Gold kiwifruit volumes are expected to increase by 70 per cent this year - sparking an employment drive across the industry.

The increase in volumes is also expected to pump millions of dollars into the local economy.

Zespri chief operating officer Simon Limmer said in 2013/14, 18 million trays were produced and that was predicted to rise "to upward of 30 million trays" and could reach 60 million trays by 2017.

"We have got three years of very steep volume growth, potentially up to 50 to 60 million trays. We were at 30 million trays in 2011 which was the pre-Psa impact and dropped back to 11 million trays in 2012/13 so we are now on the recovery."

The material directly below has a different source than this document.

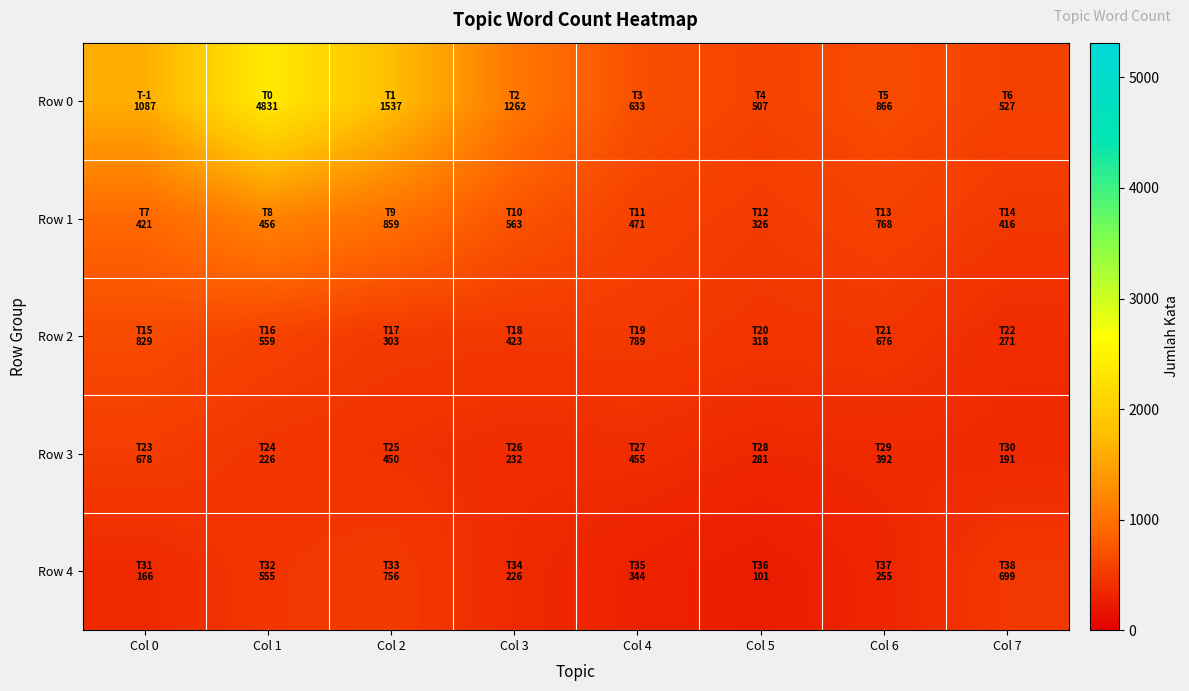

Between Col 2 and Col 5, which is larger?

Col 2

The steepness of the current curve had its challenges, compounded with 2013/14 average orchard gate returns when Zespri Gold hit $9.72 per tray and averaged $73,317 per hectare in December 2014.

Gold licences had also lifted from 2700 hectares to 5000 since 2011 so it had to "put on all the taps in all the markets" with post harvest companies also creating additional capacity to cope.

"Effectively we have increased the gold pool significantly and are now in a stage of consolidation.

"We need to make sure we are handling the gold volumes that are coming through and growers are focused on growing a quality product focused on taste."

The rapid growth meant Zespri was recruiting about 70 onshore and offshore staff over the next 12 to 18 months, he said.

New markets had been opened in Southeast Asia while Brazil and the Middle East held future potential while its reliance on Europe had shifted with more fruit going into China.

Trevelyans Pack and Cool managing director James Trevelyan said it had employed two new high-level management staff on the back of increased volumes.

Solid employment opportunities over a longer harvest was good news, he said.


Tauranga Chamber of Commerce chief executive Dave Burnett said the kiwifruit industry was worth $1 billion to the New Zealand economy and 80 per cent of orchards were based in the Bay of Plenty so "it's huge".

Te Puke Economic Development Group managing director Mark Boyle said the forecast was positive and beneficial to the various industries that relied on it.

"A large percentage of the volume comes from Te Puke and the local economy is really reliant on its success. We see the opportunity for job creation for all these businesses doing well out of the growth in the industry."

New Zealand Kiwifruit Growers Inc president Neil Treblico said there would be a greater requirement for people on orchards and employment opportunities within the industry.

However, gold kiwifruit growers needed to exercise caution as he expected "significantly lower returns" this season due to supply and demand and foreign exchange rates.